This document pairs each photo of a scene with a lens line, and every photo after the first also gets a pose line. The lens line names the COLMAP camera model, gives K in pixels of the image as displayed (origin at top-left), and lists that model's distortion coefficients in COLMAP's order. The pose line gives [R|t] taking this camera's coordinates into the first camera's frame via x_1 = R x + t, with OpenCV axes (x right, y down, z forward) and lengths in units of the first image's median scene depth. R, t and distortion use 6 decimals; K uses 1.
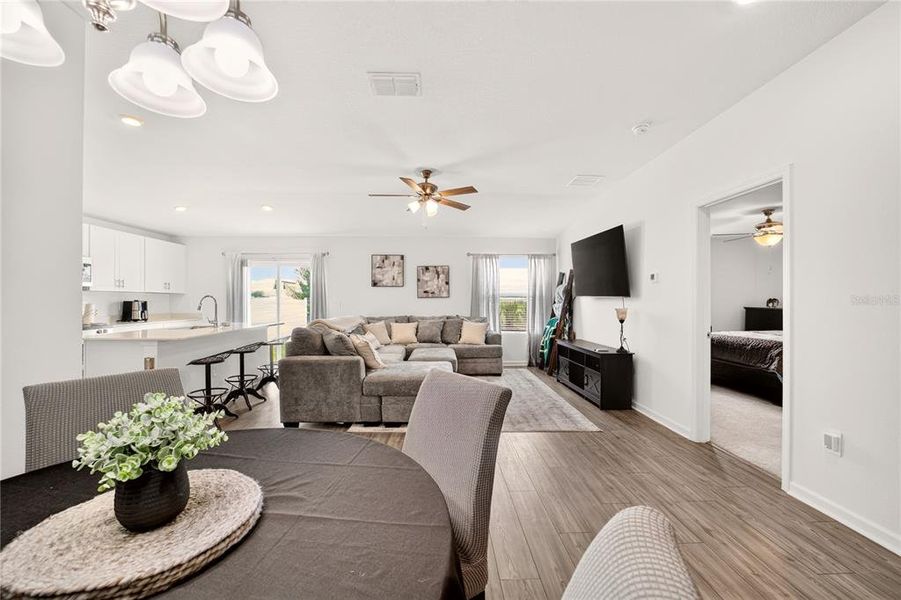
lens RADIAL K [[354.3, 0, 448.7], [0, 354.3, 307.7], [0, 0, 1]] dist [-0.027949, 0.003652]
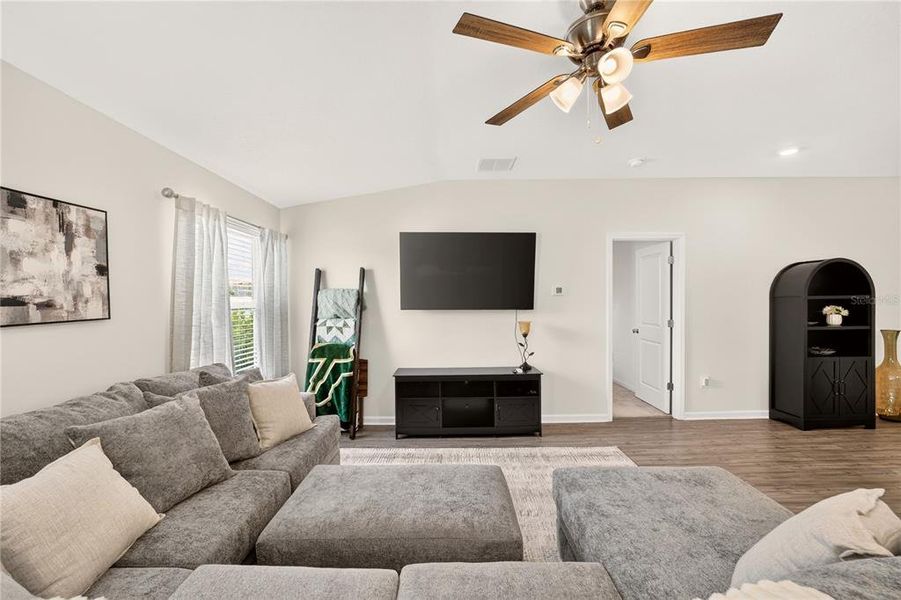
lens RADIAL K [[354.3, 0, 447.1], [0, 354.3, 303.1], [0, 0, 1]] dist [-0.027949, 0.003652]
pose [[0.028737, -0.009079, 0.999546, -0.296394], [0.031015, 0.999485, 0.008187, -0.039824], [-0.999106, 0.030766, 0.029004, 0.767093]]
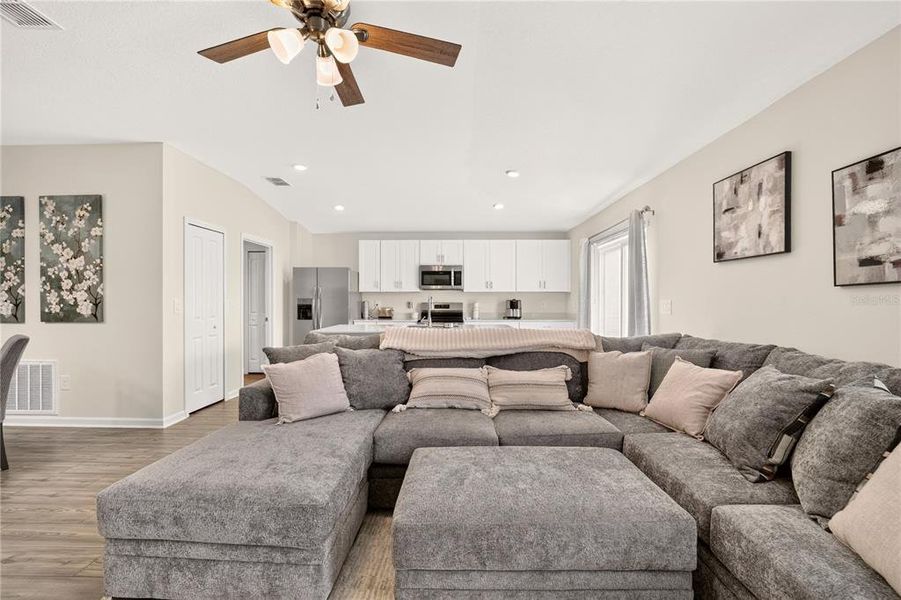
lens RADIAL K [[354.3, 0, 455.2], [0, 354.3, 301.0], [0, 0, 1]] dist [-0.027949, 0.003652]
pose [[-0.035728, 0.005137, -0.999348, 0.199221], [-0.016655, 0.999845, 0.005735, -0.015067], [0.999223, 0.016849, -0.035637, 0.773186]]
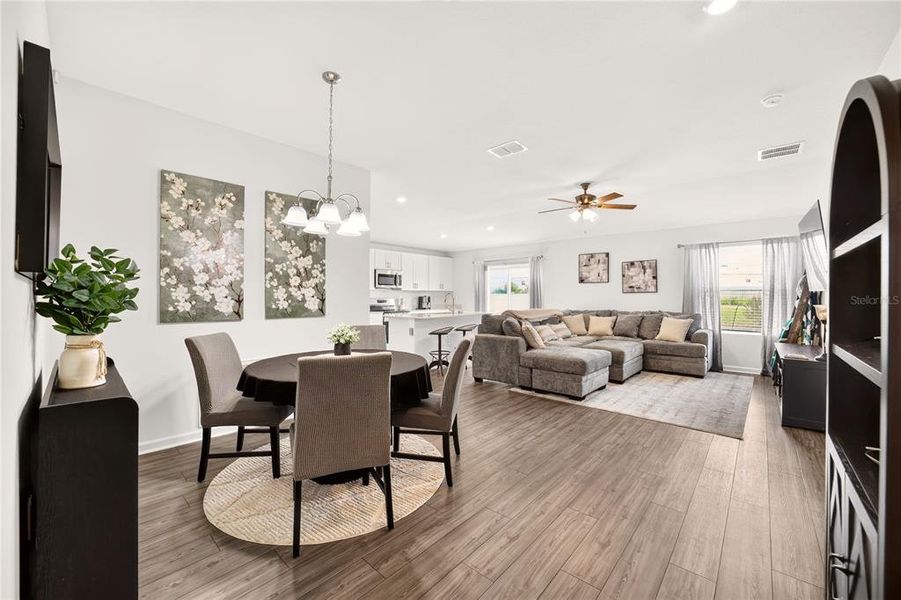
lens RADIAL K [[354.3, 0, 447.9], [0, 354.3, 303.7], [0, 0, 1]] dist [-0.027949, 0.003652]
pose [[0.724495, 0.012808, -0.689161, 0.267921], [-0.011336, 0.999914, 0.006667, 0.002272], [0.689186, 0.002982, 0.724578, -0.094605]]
──────
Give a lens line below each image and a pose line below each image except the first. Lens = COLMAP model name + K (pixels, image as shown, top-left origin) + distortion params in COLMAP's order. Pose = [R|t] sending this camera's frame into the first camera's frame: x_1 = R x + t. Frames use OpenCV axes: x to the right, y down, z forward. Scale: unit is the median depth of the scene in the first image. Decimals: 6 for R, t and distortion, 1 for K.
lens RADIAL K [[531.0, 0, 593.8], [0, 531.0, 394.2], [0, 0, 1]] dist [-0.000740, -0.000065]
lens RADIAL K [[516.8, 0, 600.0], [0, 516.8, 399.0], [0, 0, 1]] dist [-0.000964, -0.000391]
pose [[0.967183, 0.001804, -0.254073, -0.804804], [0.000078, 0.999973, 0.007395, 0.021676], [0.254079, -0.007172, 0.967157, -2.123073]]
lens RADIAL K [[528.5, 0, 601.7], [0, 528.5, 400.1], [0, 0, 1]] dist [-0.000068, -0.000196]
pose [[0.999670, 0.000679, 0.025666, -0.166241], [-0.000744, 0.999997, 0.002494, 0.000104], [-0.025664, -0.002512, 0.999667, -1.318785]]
──────
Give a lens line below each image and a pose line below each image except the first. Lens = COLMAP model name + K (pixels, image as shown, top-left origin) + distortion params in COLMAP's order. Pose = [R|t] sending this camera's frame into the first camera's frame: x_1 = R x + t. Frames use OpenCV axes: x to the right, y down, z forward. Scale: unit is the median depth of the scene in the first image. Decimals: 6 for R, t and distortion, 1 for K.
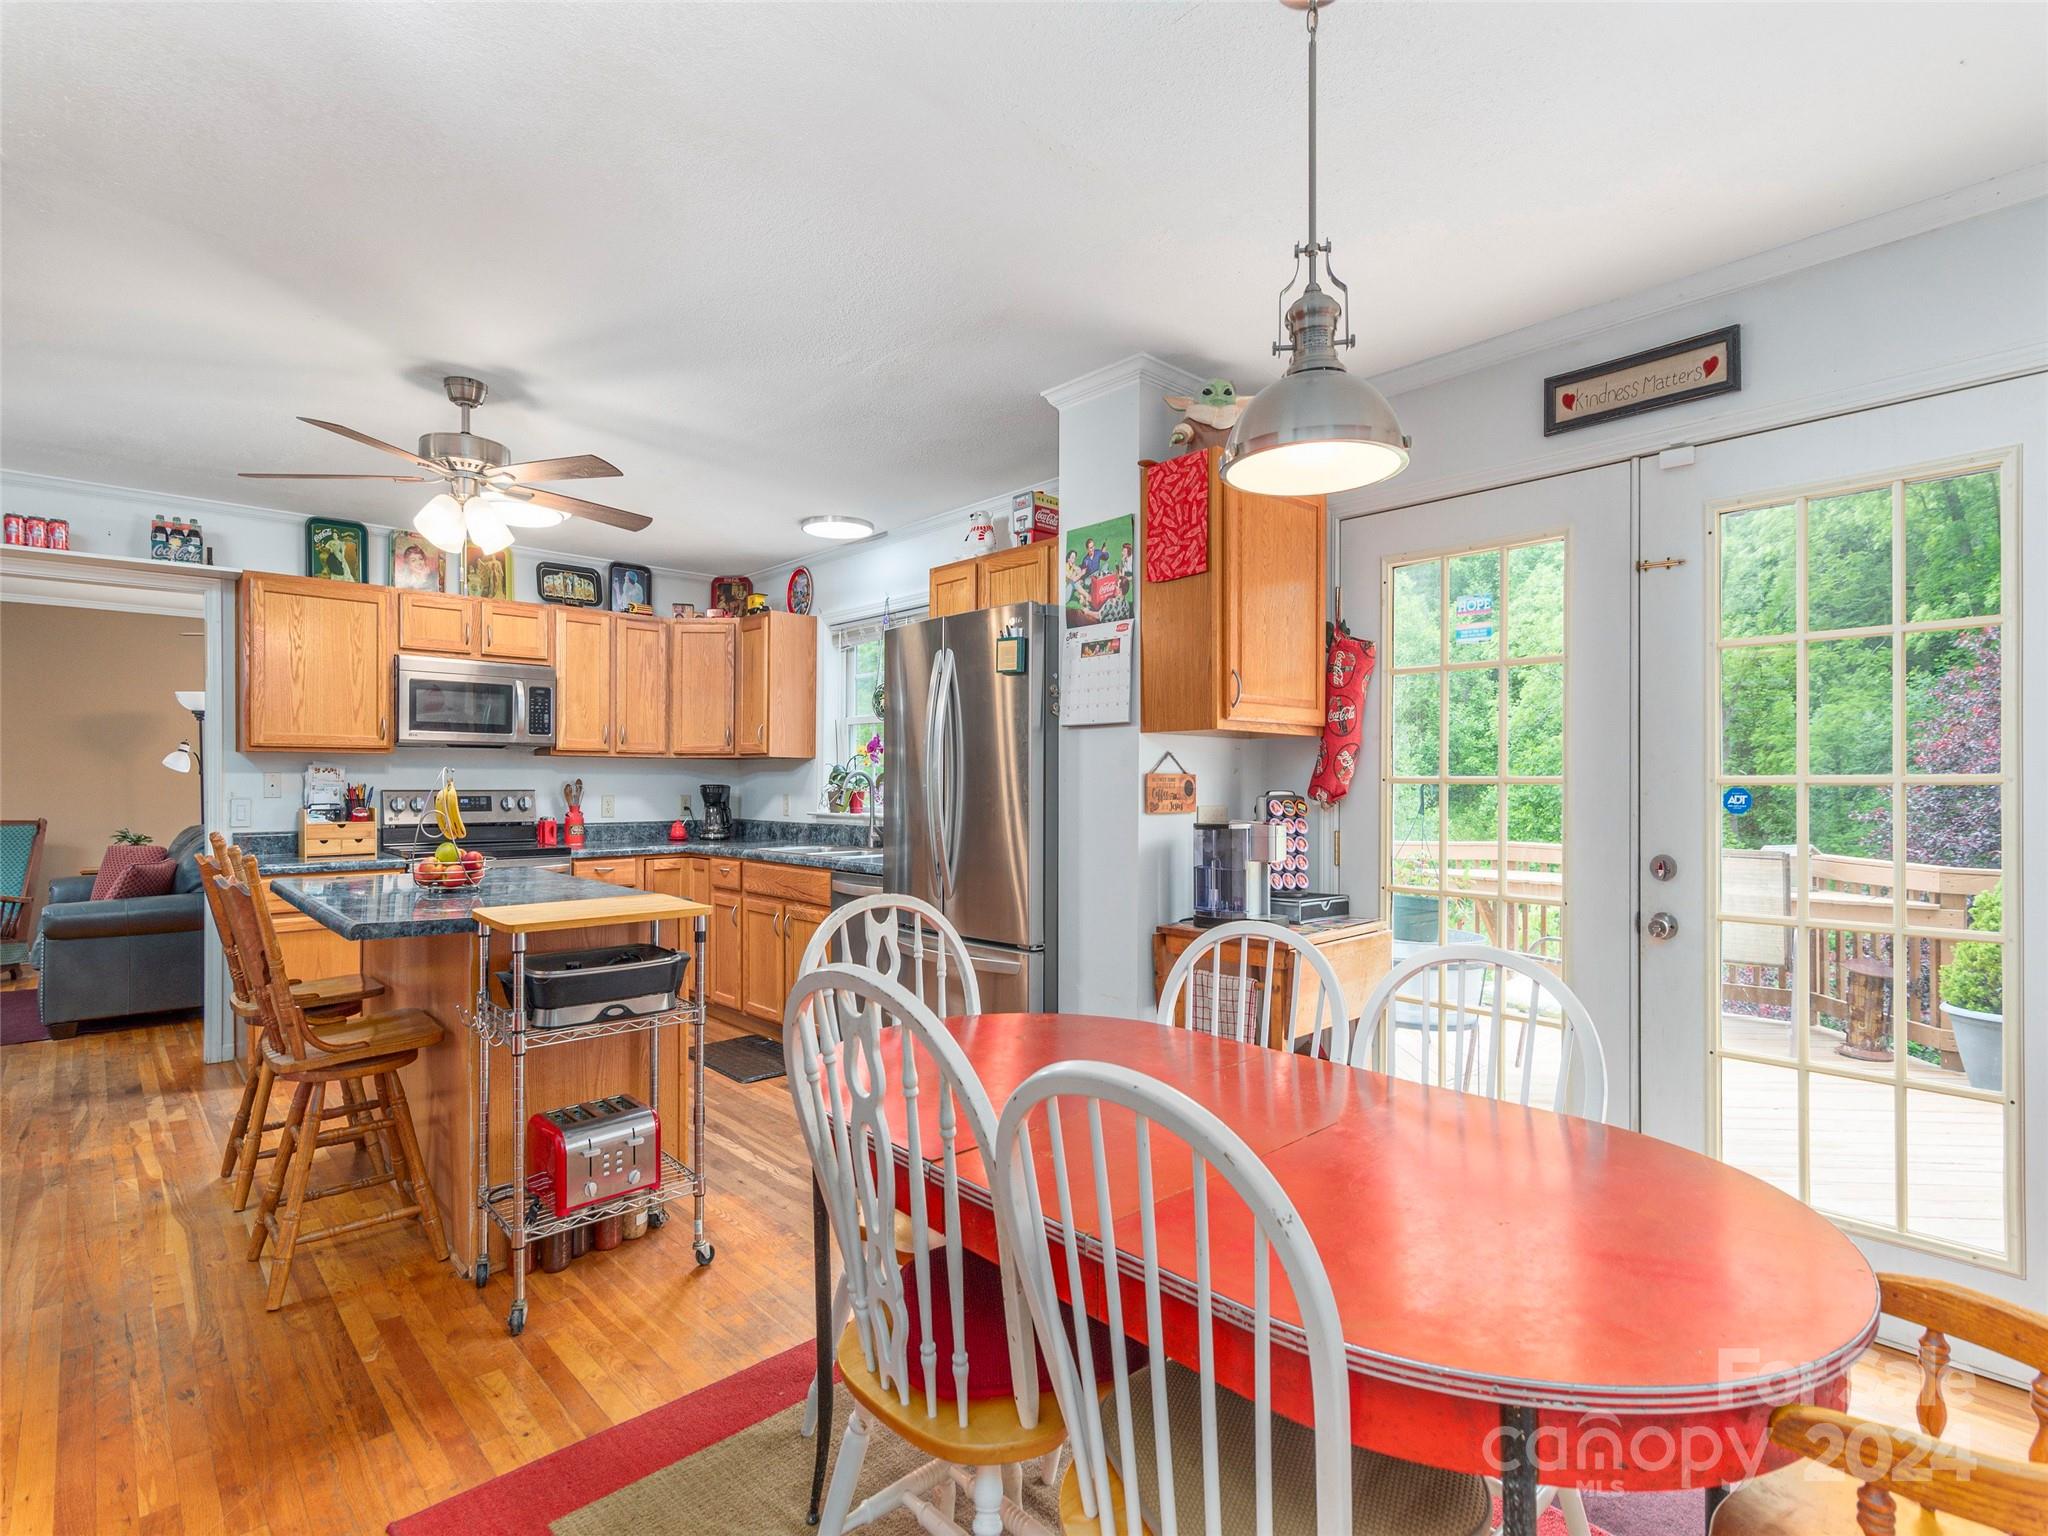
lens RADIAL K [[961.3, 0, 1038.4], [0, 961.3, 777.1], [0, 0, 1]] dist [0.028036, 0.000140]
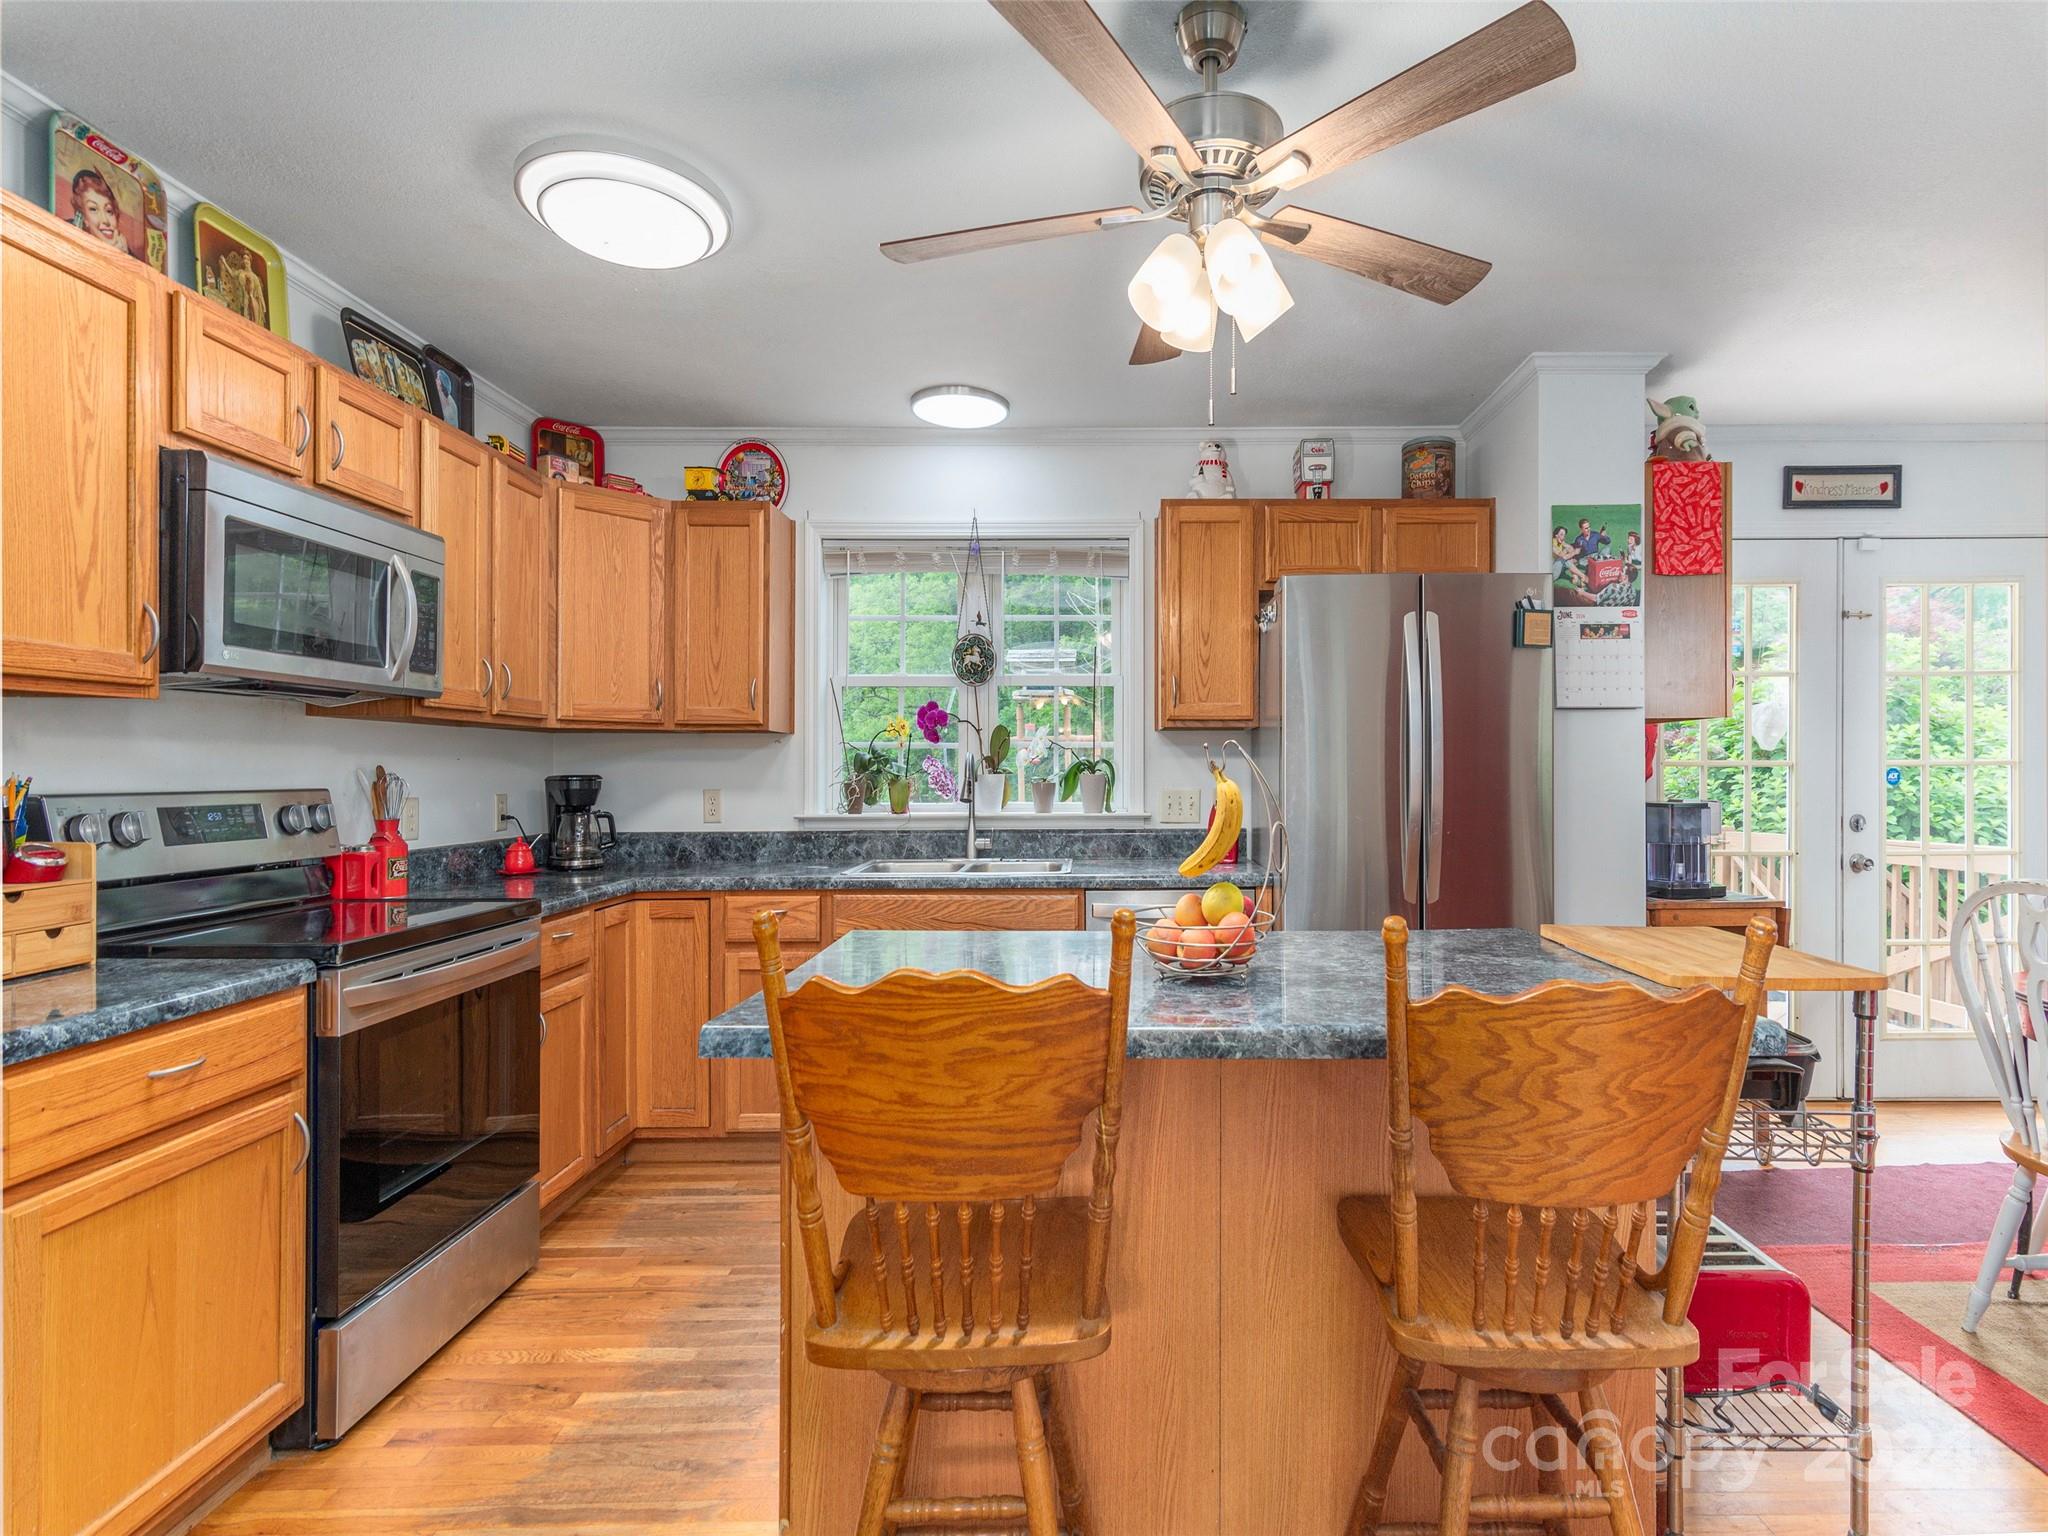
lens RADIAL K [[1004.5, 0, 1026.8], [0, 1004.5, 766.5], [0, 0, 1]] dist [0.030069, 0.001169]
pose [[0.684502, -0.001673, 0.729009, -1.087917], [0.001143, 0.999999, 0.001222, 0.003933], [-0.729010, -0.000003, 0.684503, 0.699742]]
──────
WHAT IS BEING ASKED:
Please give the listing again, beginning at the line that has "This document pairs" and stopping after the line that has "303.1], [0, 0, 1]] dist [-0.027949, 0.003652]", with "photo" renamed to "image" and nothing else changed. Leave the pictures out of your answer.

RESULT OF THIS TASK:
This document pairs each image of a scene with a lens line, and every image after the first also gets a pose line. The lens line names the COLMAP camera model, gives K in pixels of the image as displayed (origin at top-left), and lists that model's distortion coefficients in COLMAP's order. The pose line gives [R|t] taking this camera's coordinates into the first camera's frame via x_1 = R x + t, with OpenCV axes (x right, y down, z forward) and lengths in units of the first image's median scene depth. R, t and distortion use 6 decimals; K uses 1.
lens RADIAL K [[354.3, 0, 448.7], [0, 354.3, 307.7], [0, 0, 1]] dist [-0.027949, 0.003652]
lens RADIAL K [[354.3, 0, 447.1], [0, 354.3, 303.1], [0, 0, 1]] dist [-0.027949, 0.003652]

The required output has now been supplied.